You don't need to specify a return value policy annotation when a function
returns a shared pointer.

nanobind's implementation of ``std::shared_ptr`` support typically
allocates a new ``shared_ptr`` control block each time a Python object
must be converted to ``std::shared_ptr<T>``. The new ``shared_ptr``
"owns" a reference to the Python object, and its deleter drops that
reference.  This has the advantage that the Python portion of the
object will be kept alive by its C++-side references (which is
important when implementing C++ virtual methods in Python), but it can
be inefficient when passing the same object back and forth between
Python and C++ many times, and it means that the ``use_count()``
method of ``std::shared_ptr`` will return a value that does not
capture all uses. Some of these problems can be mitigated by modifying
``T`` so that it inherits from ``std::enable_shared_from_this<T>``.
See the :ref:`advanced section <shared_ptr_adv>` on object ownership
for more details on the implementation.

nanobind has limited support for objects that inherit from
``std::enable_shared_from_this<T>`` to allow safe conversion of raw
pointers to shared pointers. The safest way to deal with these objects
is to always use ``std::make_shared<T>(...)`` when constructing them in C++,
and always pass them across the Python/C++ boundary wrapped in an explicit
``std::shared_ptr<T>``. If you do this, then there shouldn't be any
surprises. If you will be passing raw ``T*`` pointers around, then
read the :ref:`advanced section on object ownership <enable_shared_from_this>`
for additional caveats.

.. _intrusive_intro:

Intrusive reference counting
^^^^^^^^^^^^^^^^^^^^^^^^^^^^

Intrusive reference counting is the most flexible and efficient way of handling
shared ownership. The main downside is that you must adapt the base class of
your object hierarchy to the needs of nanobind.

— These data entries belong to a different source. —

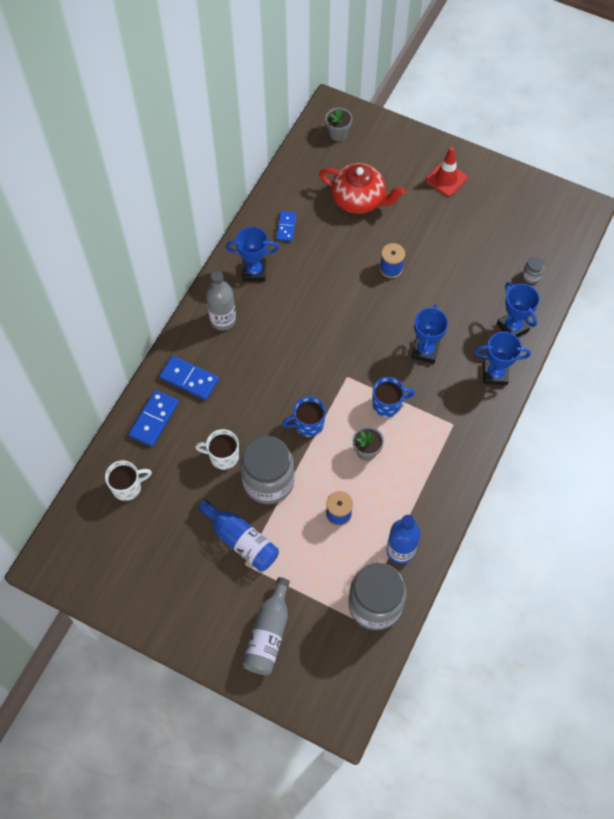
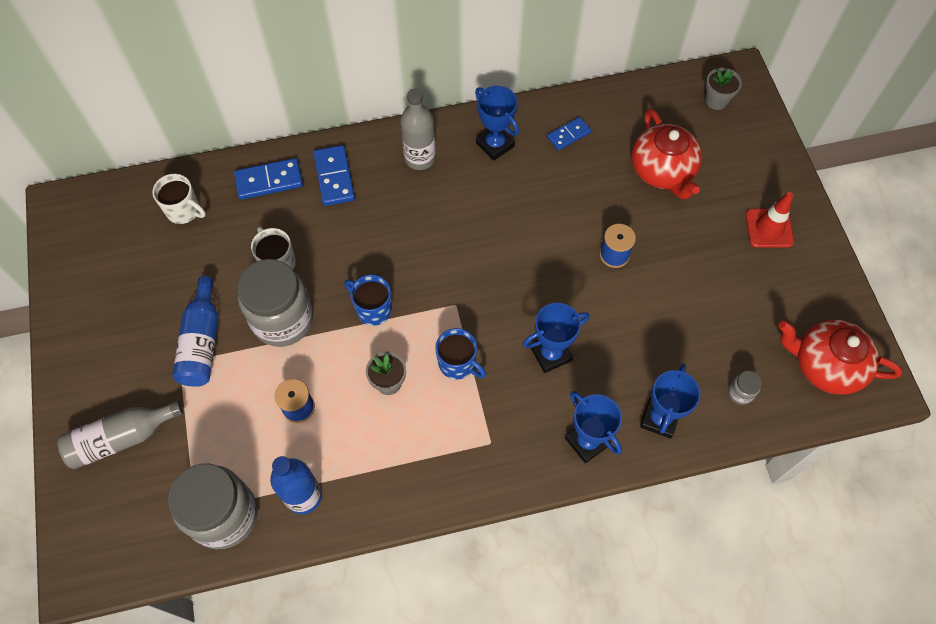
camera: 50 degrees right, 0 degrees up
none -> red teapot [778,320,902,395]

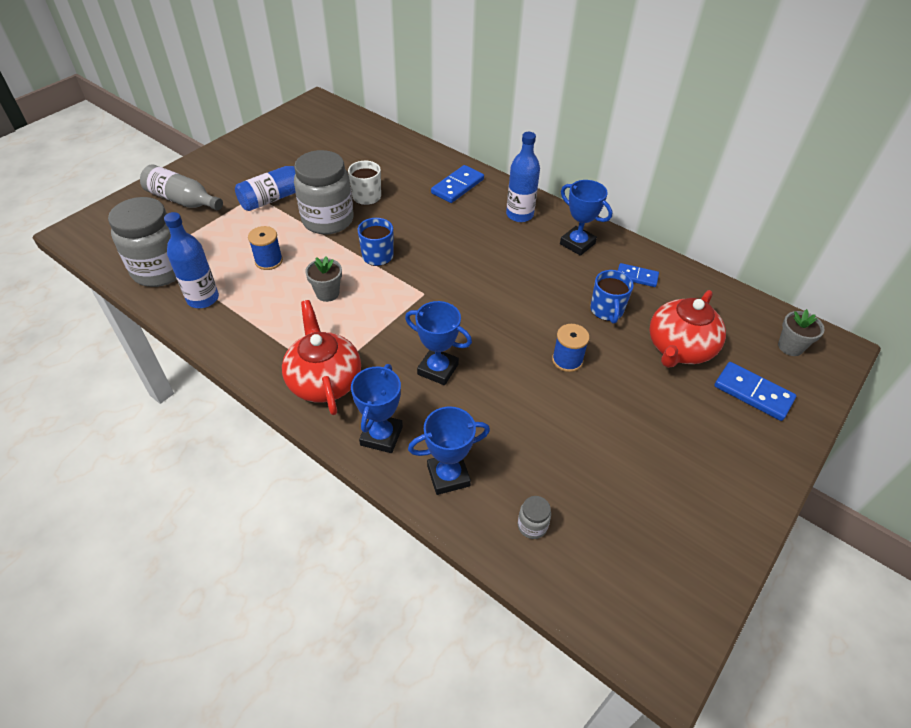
camera: 50 degrees right, 15 degrees down
white mug [152,174,206,224] -> none
blue domino [234,158,303,200] -> blue domino moved to [714,362,796,421]
grey bottle [400,89,436,170] -> blue bottle [506,132,540,222]
blue mug [435,328,486,380] -> blue mug moved to [591,270,634,324]
blue trophy [475,86,519,161] -> blue trophy turned 60 degrees counterclockwise [560,180,612,256]
red traffic cone [746,192,794,248] -> none
red teapot [778,320,902,395] -> red teapot moved to [282,300,361,415]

The core idea is to define base class (e.g. ``Object``) common to all bound
types requiring shared ownership. That class contains a builtin atomic counter
(e.g., ``m_ref_count``) and a Python object pointer (e.g., ``m_py_object``).

.. code-block:: cpp

   class Object {
   ...
   private:
       mutable std::atomic<size_t> m_ref_count { 0 };
       PyObject *m_py_object = nullptr;
   };

The core idea is that such ``Object`` instances can either be managed by C++ or
Python. In the former case, the ``m_ref_count`` field keeps track of the number
of outstanding references. In the latter case, reference counting is handled by
Python, and the ``m_ref_count`` field remains unused.

This is actually little wasteful---nanobind therefore ships with a more
efficient reference counter sample implementation that supports both use cases
while requiring only ``sizeof(void*)`` bytes of storage:

.. code-block:: cpp

   #include <nanobind/intrusive/counter.h>

   class Object {
   ...
   private:
       intrusive_counter m_ref_count;
   };

Please read the dedicated :ref:`section on intrusive reference counting
<intrusive>` for more details on how to set this up.